Commtouch has a unique "private label" business model (or "white label" in their lingo). Instead of marketing a "Commtouch" suite of products which would have to compete head-to-head with security giants such as Symantec (SYMC), they sell their services exclusively through third parties, many of which are anti-virus companies themselves (such as McAfee and WebSense). When one uses Google's (GOOG) Gmail, the email anti-virus is integrated with Commtouch Software Development Kit (SDK) - a set of software libraries which becomes integrated into Gmail software. Today, Commtouch estimates that 25% of all email vendors are using its products.
Commtouch is very relevant and valuable for two reasons: its strong intellectual property, protected by patents, and its "network effect" of being able to collect security threat information from a large installed base. It's important to be first to get information on ever-changing Internet Protocol addresses ((IPs)) used to send spam email or new URLs which may lead to malware.
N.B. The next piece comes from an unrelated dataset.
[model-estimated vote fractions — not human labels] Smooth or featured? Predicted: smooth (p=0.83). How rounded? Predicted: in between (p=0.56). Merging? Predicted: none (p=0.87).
According to Commtouch, its proprietary Recurring Pattern Detection algorithm is capable of very quickly identifying new email threats:
"RPD is based on identifying recurrent patterns of email-borne malware. The product operates by analyzing SMTP traffic in real-time, using massive amounts of data collected at different key points over the Internet to achieve a representative sample of worldwide traffic. This way, new email-borne malware outbreaks can be detected as soon as they are distributed. RPD is content-agnostic and is focused on extracting and analyzing patterns in the message envelope during the SMTP session and in the message header and body. Thus, it can capture any type of attack that carries the characteristics of a massive outbreak, regardless of its payload, in any language, message format, and encoding type."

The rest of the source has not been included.